Trying to understand what is wrong with the following code in C

Question

I have a task to find why this code is wrong.

#include <stdlib.h>
#include <stdio.h>

#define fail(a)          ((test == 0 || test == a) ? fail##a() : 0)
#define N                (10)

int  a[N] = { 1 }; 
int* b = &a[0];


void fail1()

{
    printf("a[0] = %d\n", a[0]);
    printf("b[0] = %d\n", b[0]);
    printf("*b   = %d\n", *b);
    *b = 2;
    a[N] = 3;
    printf("*b = %d\n", *b);

}

...

int main(int argc, char **argv)
{
    int        test = 0;

    if (argc > 1) {
            sscanf(argv[1], "%d", &test);
            printf("doing test %d\n", test);
    } else
            puts("doing all tests");

    fail(1);
    fail(2);
    fail(3);
    fail(4);
    fail(5);
    fail(6);

    puts("lab6 reached the end");

    exit(0);
}

By using valgrind it tells me that there is a fail in printf("*b = %d\n", *b);. I have noticed that by commenting a[N] = 3; valvgrind gives no errors. But I do not understand why. I know that this has something to do with memory and I know that a[N] ask for element outside the array.

Answer 1

There is no array-bounds checking in C. a[N] is off the end of the array, which is a[0] .. a[N-1]

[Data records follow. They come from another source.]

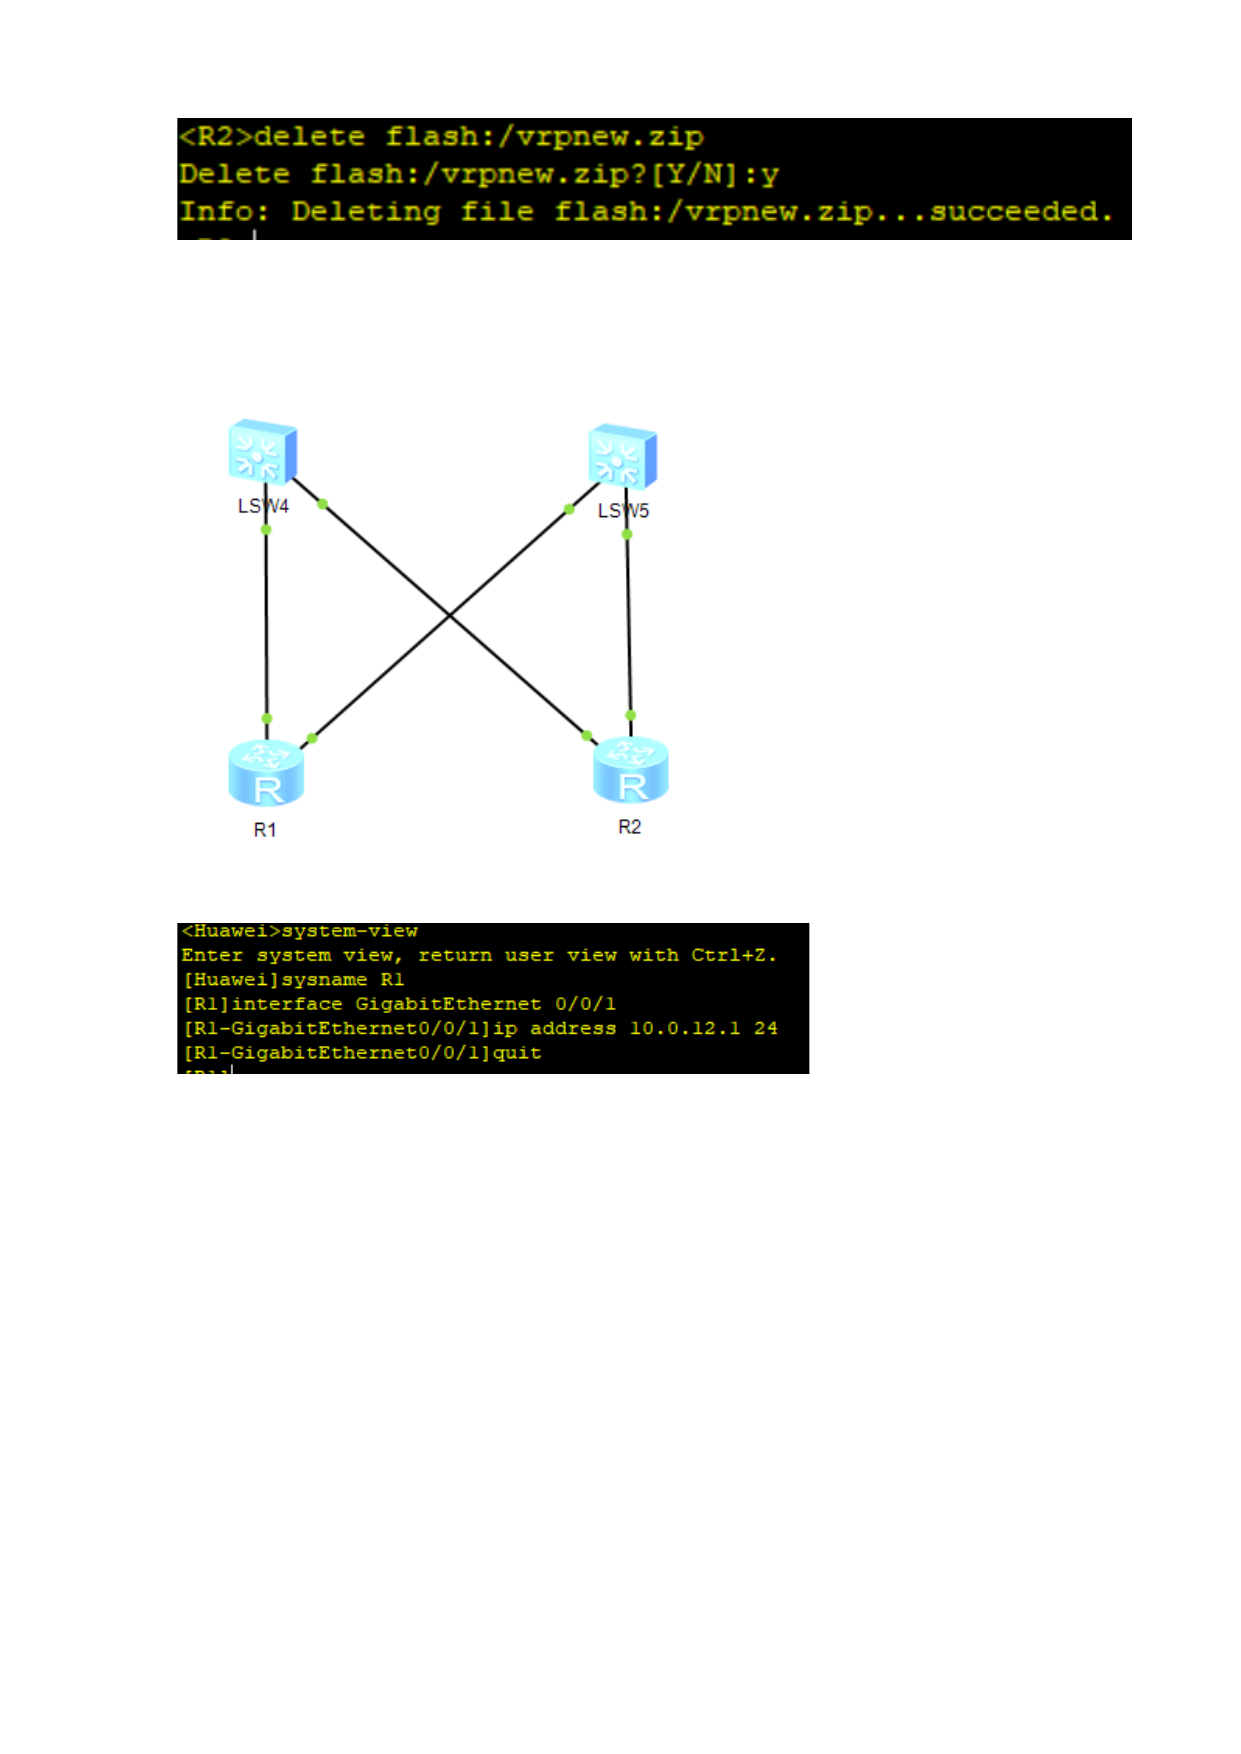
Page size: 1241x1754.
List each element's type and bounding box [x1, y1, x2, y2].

picture [177, 923, 810, 1074]
picture [177, 369, 724, 873]
picture [177, 118, 1132, 240]
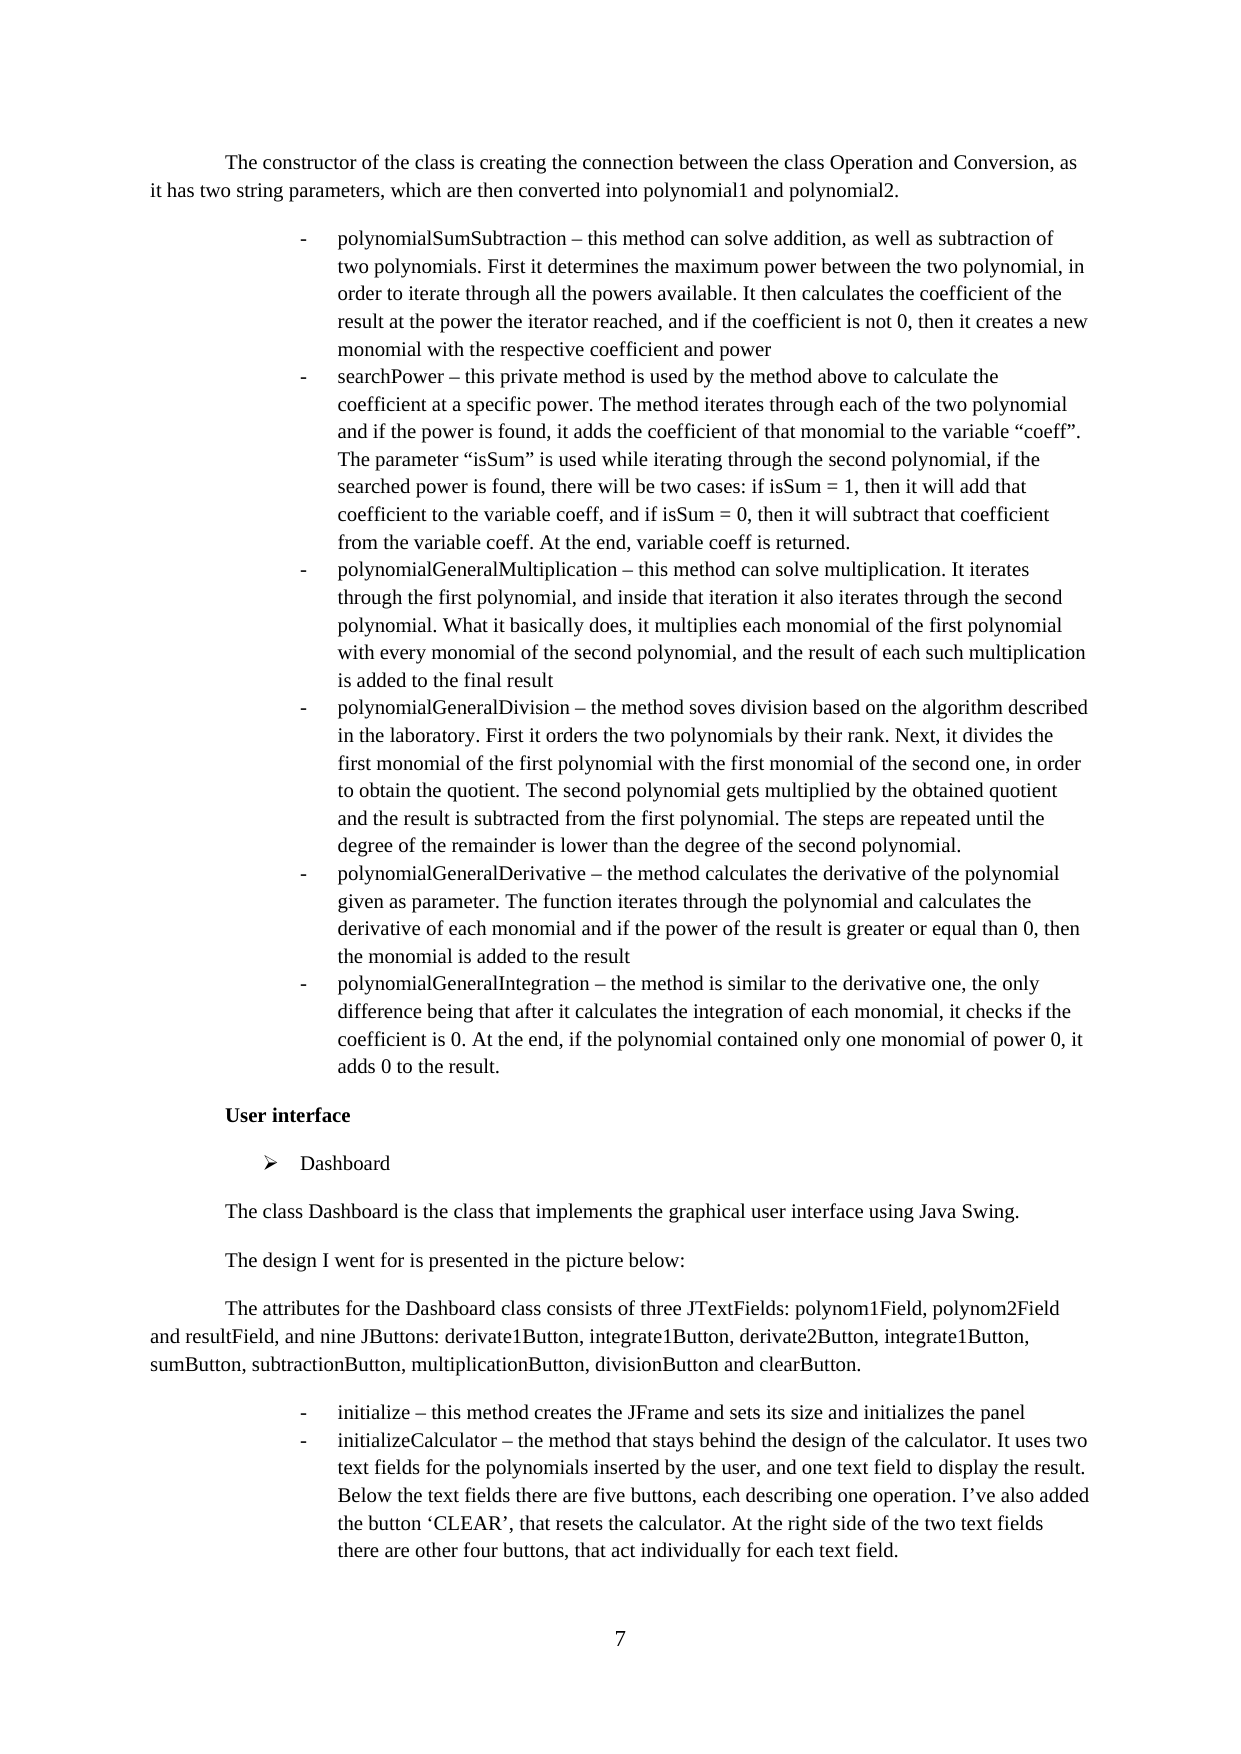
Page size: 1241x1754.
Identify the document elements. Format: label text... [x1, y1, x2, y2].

list polynomialGeneralIntegration – the method is similar to the derivative one, the only difference being that after it calculates the integration of each monomial, it checks if the coefficient is 0. At the end, if the polynomial contained only one monomial of power 0, it adds 0 to the result. [300, 971, 1090, 1078]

If you read or write outside the array bounds, you get a random result (what people call UB "undefined behaviour" these days). This could be

Reading x = a[outside];

• The code crashes
• You get a random value
• You get the value you expect

Writing a[outside] = x;

• The code crashes
• The write happens, but when reading it back the value has changed.
• The write happens, and reading it back is ok (ie. nothing appears to happen)
• The write happens, but you get crashes in other parts of the code.

Example, assuming a[] is an array of char.

    a[0] | a[1] | ... | a[N-1] | s[0] | s[1] | s[2] | s[3] | s[4] | s[5]
    1    | 0    |     | 7      | 'H'  | 'e'  | 'l'  | 'l'  | '0'  | 0

Writing to a[N] does not change the array, it overwrites a different variable instead (in this case, part of a string). You corrupt the program's memory, causing chaos.

    a[N] = 255;                 /*bug*/

    a[0] | a[1] | ... | a[N-1] | s[0] | s[1] | s[2] | s[3] | s[4] | s[5]
    1    | 0    |     | 7      | 255  | 'e'  | 'l'  | 'l'  | '0'  | 0

In this example, reading and writing a[N] will appear to work, but it has corrupted another string variable (which used to say "Hello" but now doesnt). This may cause bugs later on, or perhaps noone will notice for years!

When programming in C, you need to be extremely careful and disciplined.

Answer 2

Array indexing starts from 0, so the last index of a is N-1 not N. By writing to a[N] you are accessing memory not part of the array and thus causing undefined behavior.

Answer 3

C arrays have 0-based indexing. For an array defined like a[N], the maximum valid element will be a[N-1].

a[N] points to out of bound memory. Trying to access out of bound memory, invokes undefined behavior.

Now, while you may be knowing the above fact, what you might have ignored in the effect of UB. Once you hit UB, nothing is guaranteed. Simple solution, don't write a code which can invoke UB.